Westword: How did you first start making monsters?
Ed Edmunds: That was back in 1978. I was going to college here in Greeley and I was painting masks for a little bit of extra money and went to a costume contest at the college and lost to a guy in a mask that I had painted. So I thought well, I'll just make a mask or a whole costume that'll win these costume contests. So I started right away in November. I sculpted a full head mask and then showed it to this costume store that I'd been painting the masks for; they really had crummy masks back in the day. So he wanted to know if I could make them for his store, and I said well, yeah, so he started selling them and it just turned into a business. I've been doing it for 33 years now.

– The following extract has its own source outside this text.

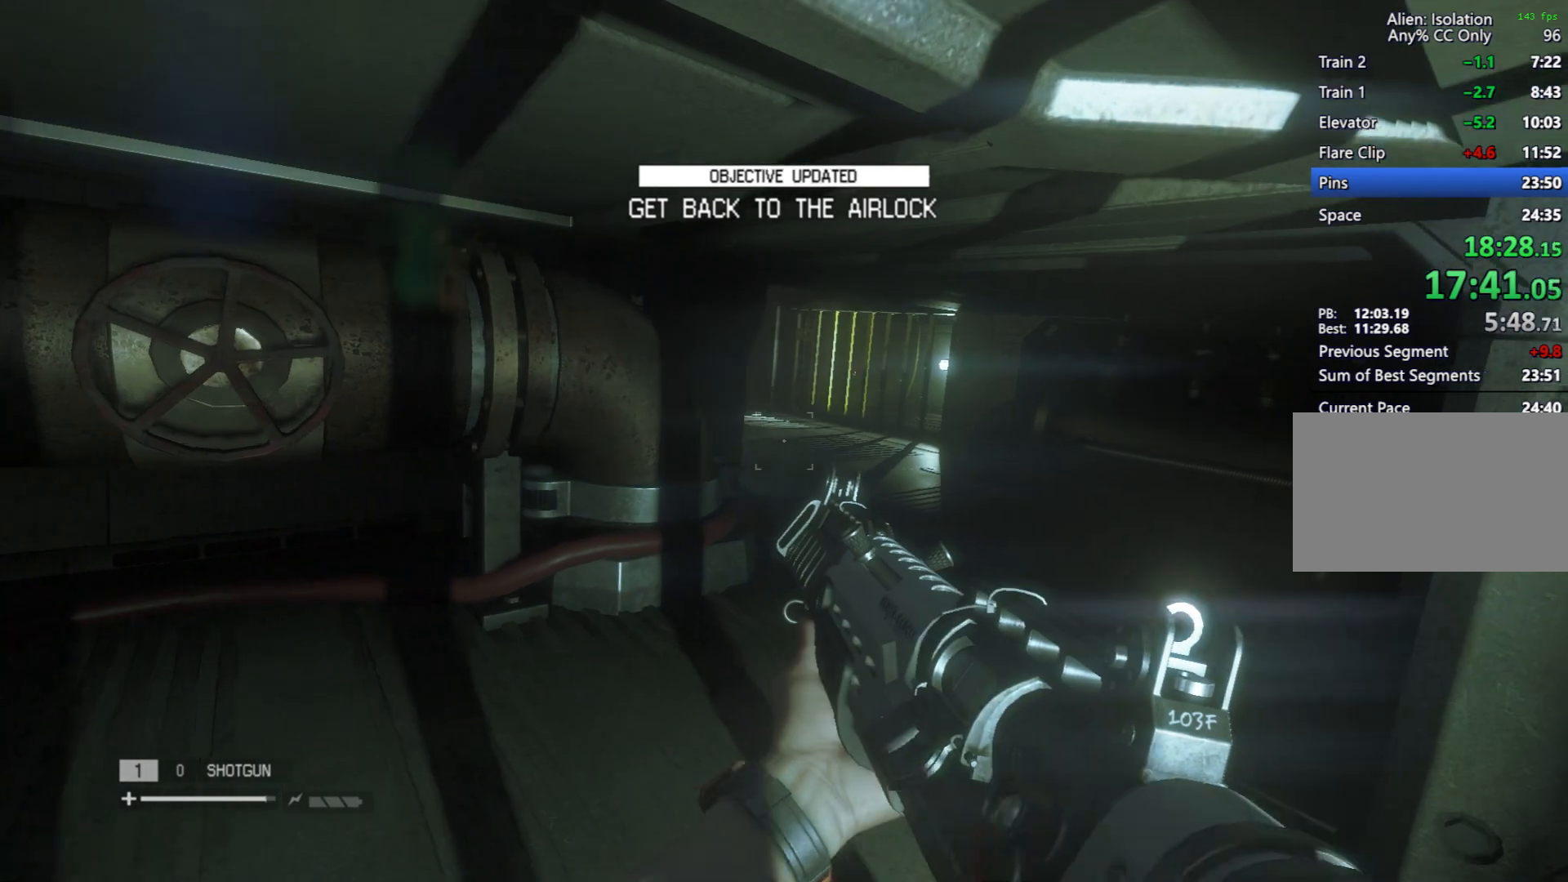
{"keys": [], "mouse": ["right"], "events": [[83, "d", "up"]]}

Do you have a favorite animatronic that you've made?
Probably the thing I liked the most that we've made is the Shake N Bake Electric Chair. It's a guy on an electric chair. It's all metal; it's a really industrially crafted thing and he smokes and screams and shakes violently. I mean he startles people when he goes off. They think he's gonna wiggle or something. Oh no, it's like "POW POW" and it's just very very violent. Essentially that product was the catalyst that changed the whole haunted house industry from a charity-driven small industry to for-profit, big haunted houses. They discovered if they invested in this device at first and later in the attraction itself and other animatronics that there was big money in it. Until the electric chair, and I think that was '95, nobody had done a dark, violent animatronic. They were always like, theme park stuff: little whimsical characters. Well to have a guy getting fried in an electric chair and screaming and smoking, there'd never been anything like that.
How did the show get from the Missoula-based company that produced it, Warm Spring Productions, to the Travel Channel?
The people in Missoula are the nicest people you could ever meet, and they're not in New York, they're not in Hollywood. They're in Missoula, Montana. And when they went to the networks, they're probably thinking "Turkeys. This is a flyover state, what could they possibly have?" When they showed it, and they put it in, they said it was funny to watch them because they'd be leaned back and they'd start to lean forward and they'd start to laugh and they'd start to "Wow." I think one or two of them told him it was the best thing they'd seen in over a year and everybody wanted to buy it. Even Animal Planet! I said "What possible use could this be to Animal Planet?" He said "Well, you make creatures." They would use that loose tie in! Everybody wanted it.
What attracts you about Halloween and scary creatures?
I guess I've always loved monsters. When most people are like, "Ooh, that monster's scary," I actually related to the monsters. I wanted to be the monsters. I thought the monsters were cool. There's probably some kind of stupid psychological stuff going on like, who knows, I like the idea of being powerful or smart or who knows what kind of stuff goes on in a kid's mind. It was probably just in my DNA. I was probably just supposed to do this.